**INPUT DATA**
▼

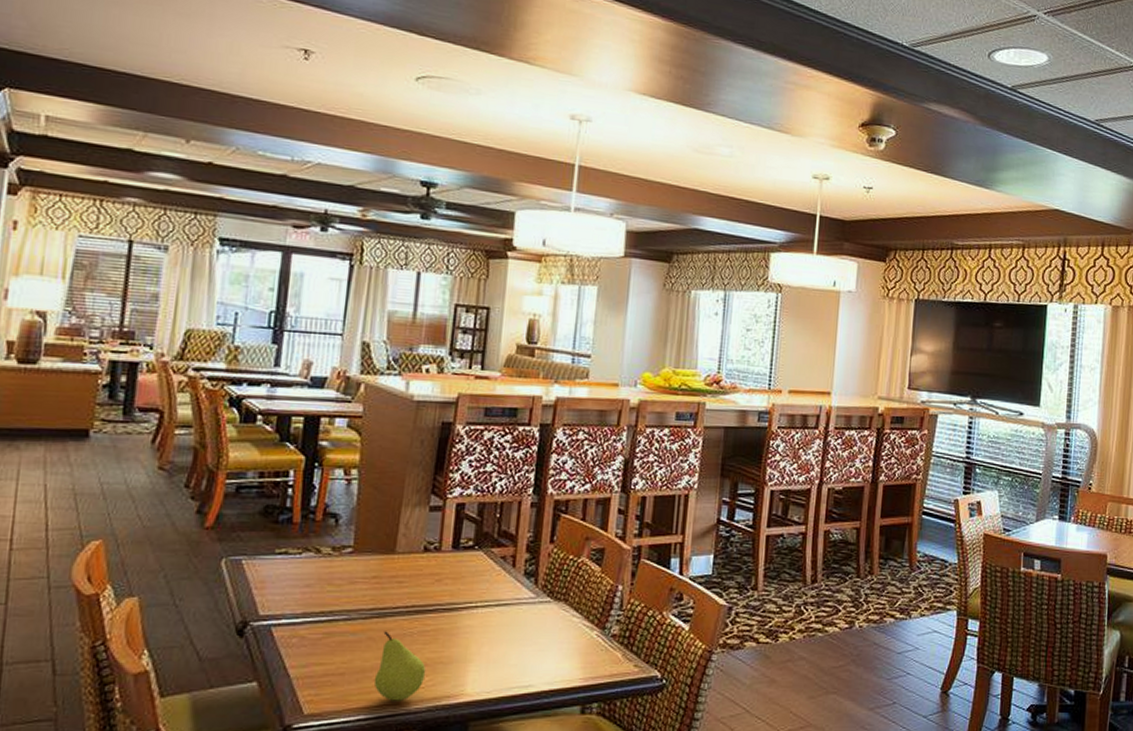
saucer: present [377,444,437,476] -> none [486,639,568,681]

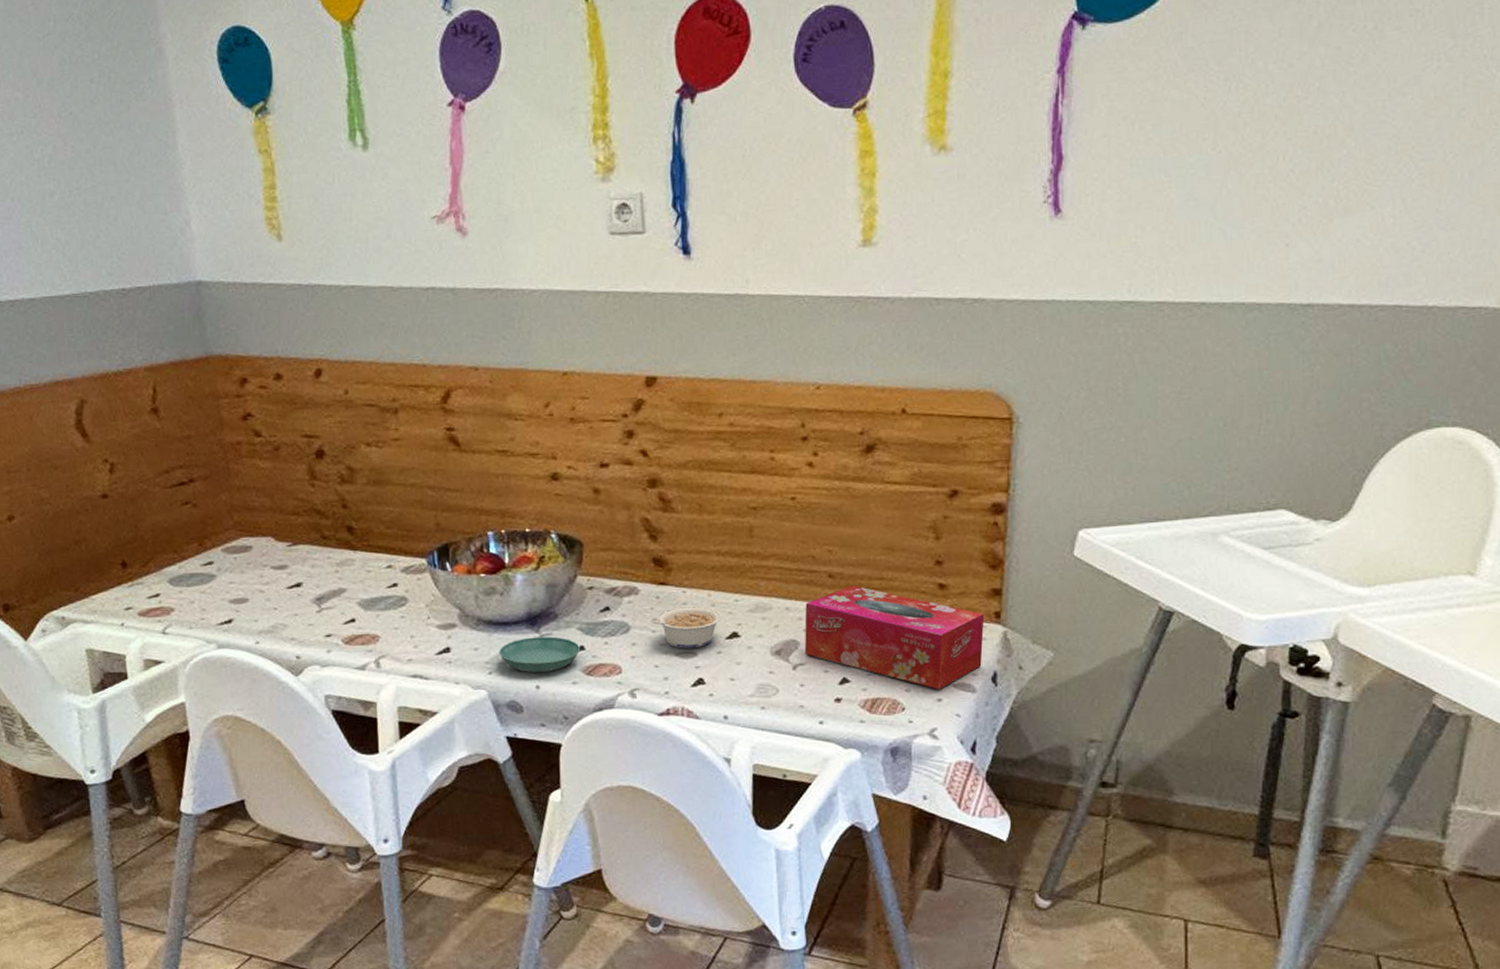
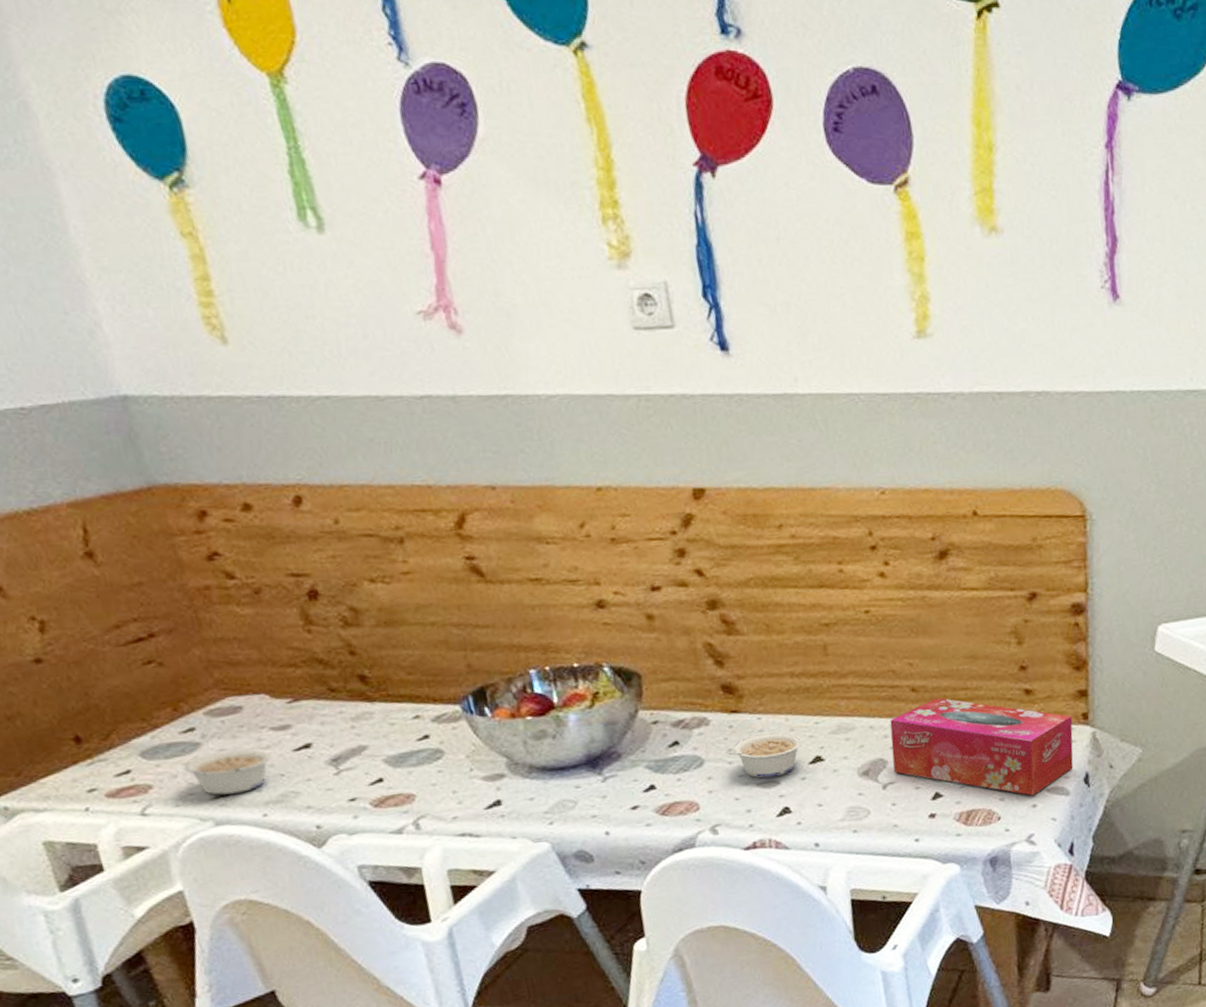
legume: none [200,584,269,622] -> present [183,749,272,795]
saucer: present [499,637,581,673] -> none [558,777,652,819]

▲

**WORK TO COMPLETE**
Set aside each line above that includes the string "saucer" and report it.

**RESULT OF THIS TASK**
saucer: present [377,444,437,476] -> none [486,639,568,681]
saucer: present [499,637,581,673] -> none [558,777,652,819]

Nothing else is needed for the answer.